Importantly, we don’t necessarily want to alert on CPU if the response times, availability, and error rates are all within acceptable range. Some systems run hotter than others meaning 85-100% of CPU might be utilized for a specific workload. As long as there are no impacts to our end users (customers, or consuming systems), then there is little reason to page someone to review a healthy system. Certainly this is on a case by case basis, but the main idea is that if the critical workflows are not being negatively affected, what are we concerned about? Now if we are getting alerts on the latency SLO, we might find that CPU at 95%, or memory at 95% and constant garbage collection are good SLIs of why that might be occurring.

Iteration

Once simple SLOs have been established the work is not done. SLOs should be periodically reviewed to determine whether they are still valid. Existing measurements will of course be reviewed during the bi-weekly SRE KPI meetings regarding whether or not existing SLOs are being met, but periodically it is important to review whether the SLOs still make sense. Any fundamental change to code, infrastructure, or consumption can drastically change the expectations on a system. Proactive review of SLOs is critical and should happen on an ad hoc basis tied to major changes to a system, as well as every time a PRR is performed for a system (every 6 months to 2 years).

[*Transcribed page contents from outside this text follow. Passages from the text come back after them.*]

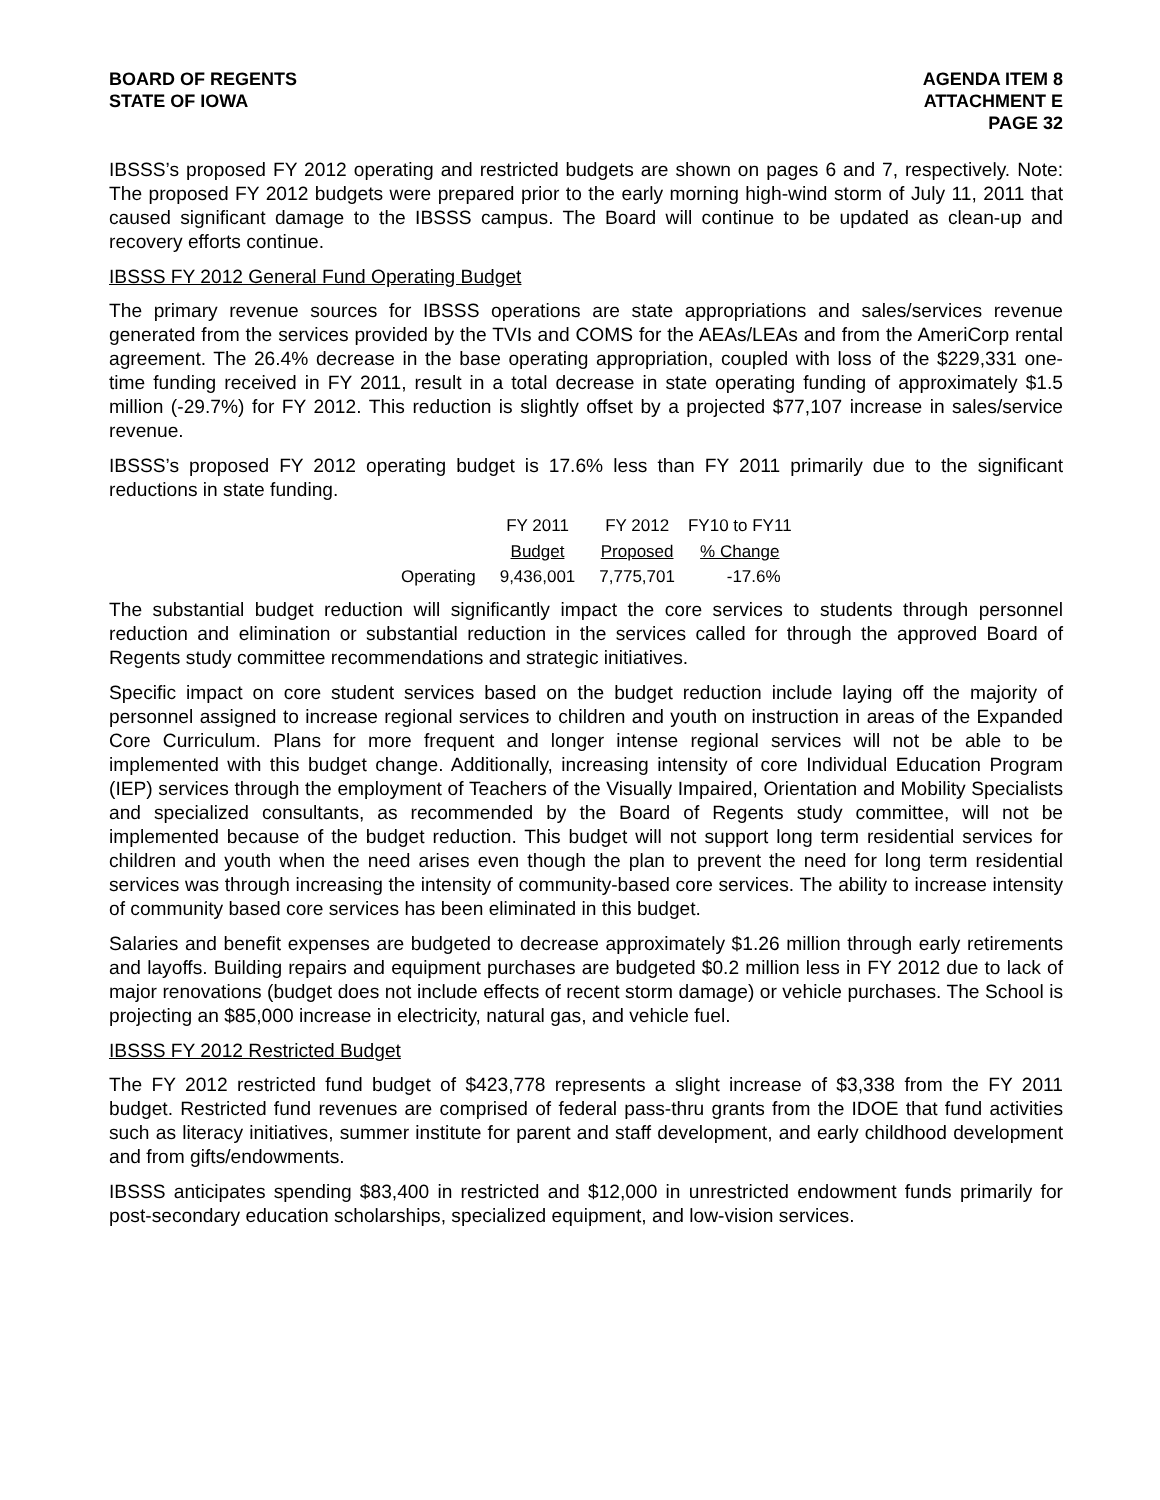BOARD OF REGENTS
STATE OF IOWA
AGENDA ITEM 8
ATTACHMENT E
PAGE 32
IBSSS’s proposed FY 2012 operating and restricted budgets are shown on pages 6 and 7, respectively. Note: The proposed FY 2012 budgets were prepared prior to the early morning high-wind storm of July 11, 2011 that caused significant damage to the IBSSS campus. The Board will continue to be updated as clean-up and recovery efforts continue.
IBSSS FY 2012 General Fund Operating Budget
The primary revenue sources for IBSSS operations are state appropriations and sales/services revenue generated from the services provided by the TVIs and COMS for the AEAs/LEAs and from the AmeriCorp rental agreement. The 26.4% decrease in the base operating appropriation, coupled with loss of the $229,331 one-time funding received in FY 2011, result in a total decrease in state operating funding of approximately $1.5 million (-29.7%) for FY 2012. This reduction is slightly offset by a projected $77,107 increase in sales/service revenue.
IBSSS’s proposed FY 2012 operating budget is 17.6% less than FY 2011 primarily due to the significant reductions in state funding.
| | FY 2011 | FY 2012 | FY10 to FY11 |
| --- | --- | --- | --- |
| | Budget | Proposed | % Change |
| Operating | 9,436,001 | 7,775,701 | -17.6% |
The substantial budget reduction will significantly impact the core services to students through personnel reduction and elimination or substantial reduction in the services called for through the approved Board of Regents study committee recommendations and strategic initiatives.
Specific impact on core student services based on the budget reduction include laying off the majority of personnel assigned to increase regional services to children and youth on instruction in areas of the Expanded Core Curriculum. Plans for more frequent and longer intense regional services will not be able to be implemented with this budget change. Additionally, increasing intensity of core Individual Education Program (IEP) services through the employment of Teachers of the Visually Impaired, Orientation and Mobility Specialists and specialized consultants, as recommended by the Board of Regents study committee, will not be implemented because of the budget reduction. This budget will not support long term residential services for children and youth when the need arises even though the plan to prevent the need for long term residential services was through increasing the intensity of community-based core services. The ability to increase intensity of community based core services has been eliminated in this budget.
Salaries and benefit expenses are budgeted to decrease approximately $1.26 million through early retirements and layoffs. Building repairs and equipment purchases are budgeted $0.2 million less in FY 2012 due to lack of major renovations (budget does not include effects of recent storm damage) or vehicle purchases. The School is projecting an $85,000 increase in electricity, natural gas, and vehicle fuel.
IBSSS FY 2012 Restricted Budget
The FY 2012 restricted fund budget of $423,778 represents a slight increase of $3,338 from the FY 2011 budget. Restricted fund revenues are comprised of federal pass-thru grants from the IDOE that fund activities such as literacy initiatives, summer institute for parent and staff development, and early childhood development and from gifts/endowments.
IBSSS anticipates spending $83,400 in restricted and $12,000 in unrestricted endowment funds primarily for post-secondary education scholarships, specialized equipment, and low-vision services.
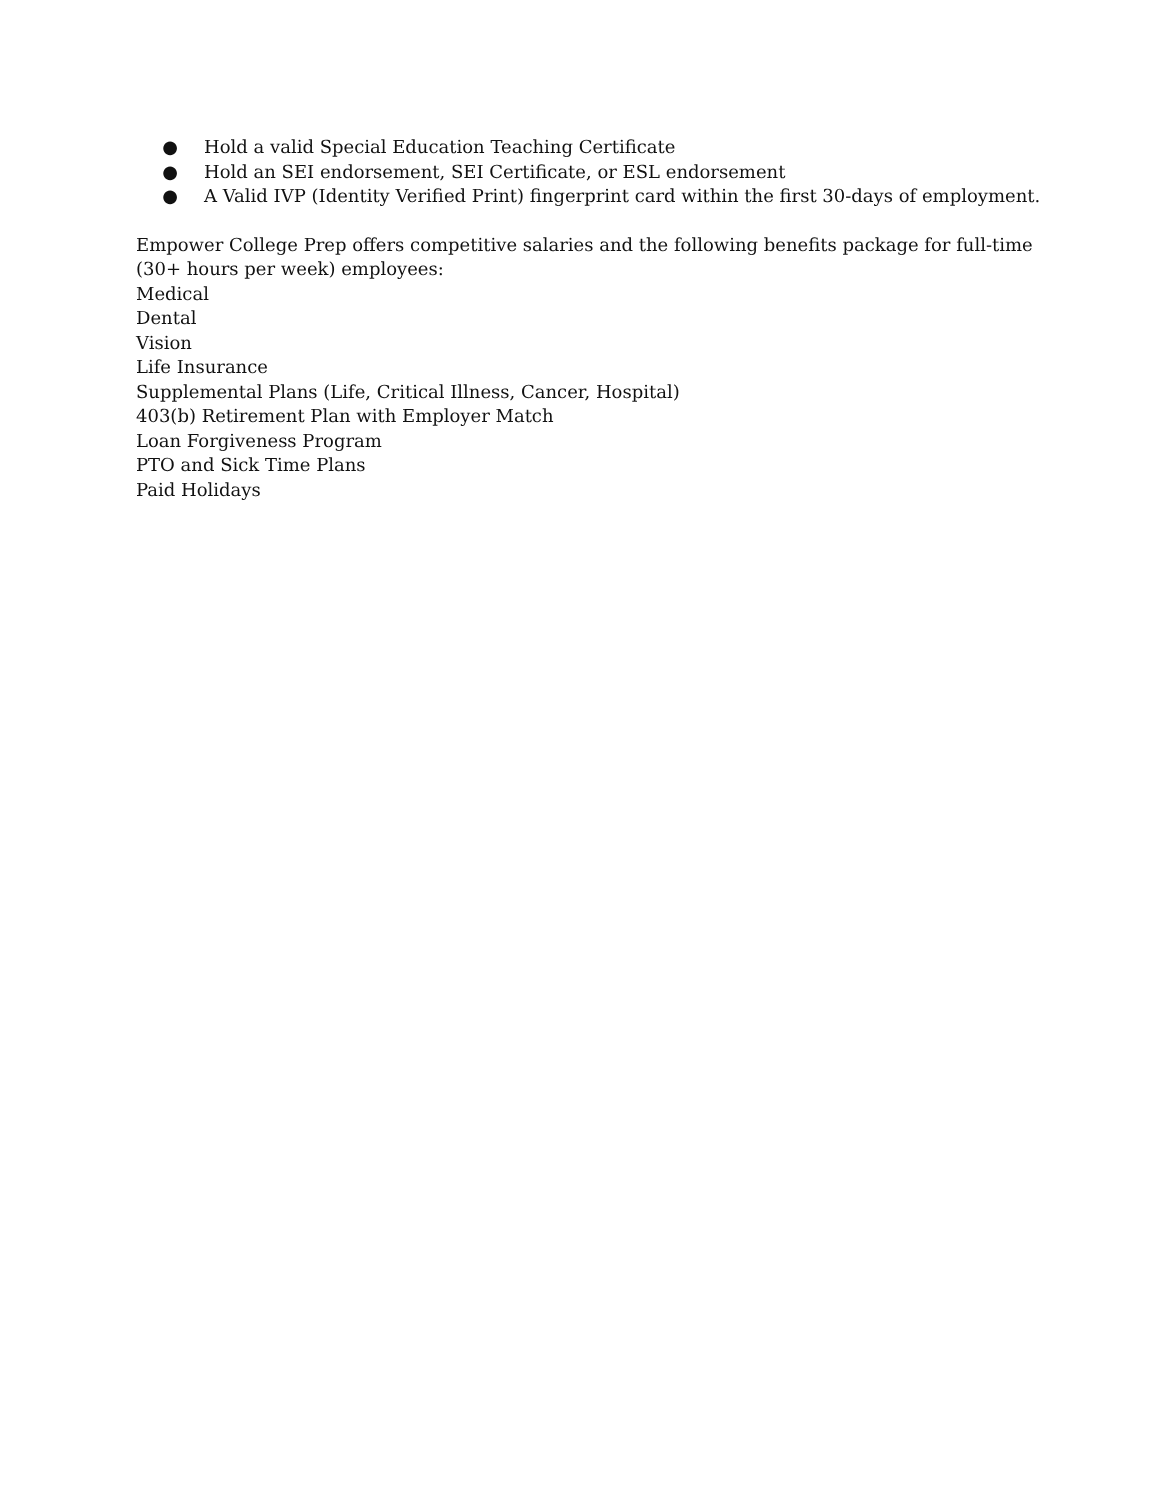● Hold a valid Special Education Teaching Certificate
● Hold an SEI endorsement, SEI Certificate, or ESL endorsement
● A Valid IVP (Identity Verified Print) fingerprint card within the first 30-days of employment.
Empower College Prep offers competitive salaries and the following benefits package for full-time (30+ hours per week) employees:
Medical
Dental
Vision
Life Insurance
Supplemental Plans (Life, Critical Illness, Cancer, Hospital)
403(b) Retirement Plan with Employer Match
Loan Forgiveness Program
PTO and Sick Time Plans
Paid Holidays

How do we spend the budget?

Error budget is spent by anything that interrupts the ability to meet the SLO. A deployment that goes outside the maintenance window, an outage caused by a failing dependency or a race condition, or a series of workloads that take too long to process in queue or respond too slowly to the end user. All of these things are expected which is why we never anticipate being able to deliver satisfaction 100% of the time. As a counterpoint, if your service is very robust and not failing any SLOs for an extended period of time, you may feel you are in that “waste” zone and can choose to take more risks. These risks might mean performing an extra release offcycle to get more features out, or running a test in production to get more data around a new feature. While it is rare that a team actually chooses to “spend” the budget, it’s important to track. If you find yourself in this situation, it may mean you actually need to revisit your SLO levels as they may be too lenient for what you are delivering.

Simple SLOs

SLOs will start off simple for all applications. We will be focused on availability, latency, and error rate at an overall level for the application. These values can be reviewed historically within New Relic and charted and reviewed easily within the tool.

Maturation over time

As more information is gathered amongst services, it is natural to break down your overall SLOs into smaller components. Defining these critical user journeys (CUJ) will give you a more granular approach to the experience you are delivering. You may discover that while you are meeting your error rate SLO, it may actually be that the majority of those errors are coming from a particular flow meaning you actually have a subset of users who are very unhappy. By focusing on CUJs, you focus your efforts on specific flows that are more or less important based on business decisions. There might be components of your system that are actually “nice-to-haves” which means a looser SLO may be acceptable, and likewise some of your workflows might be critical. Over time, the teams will work out their own internal flows for more granular SLOs and as more teams are onboarded, the teams can begin to focus on cross-system workflows that are critical to end users. For example, how long should it take from the time an order is placed online until it is packed and ready for carrier pickup? Multiple applications are involved in that process and multiple local SLOs will need to be understood before we can reach that level of detail. Iteration and maturation will drive improvements to the experience over time.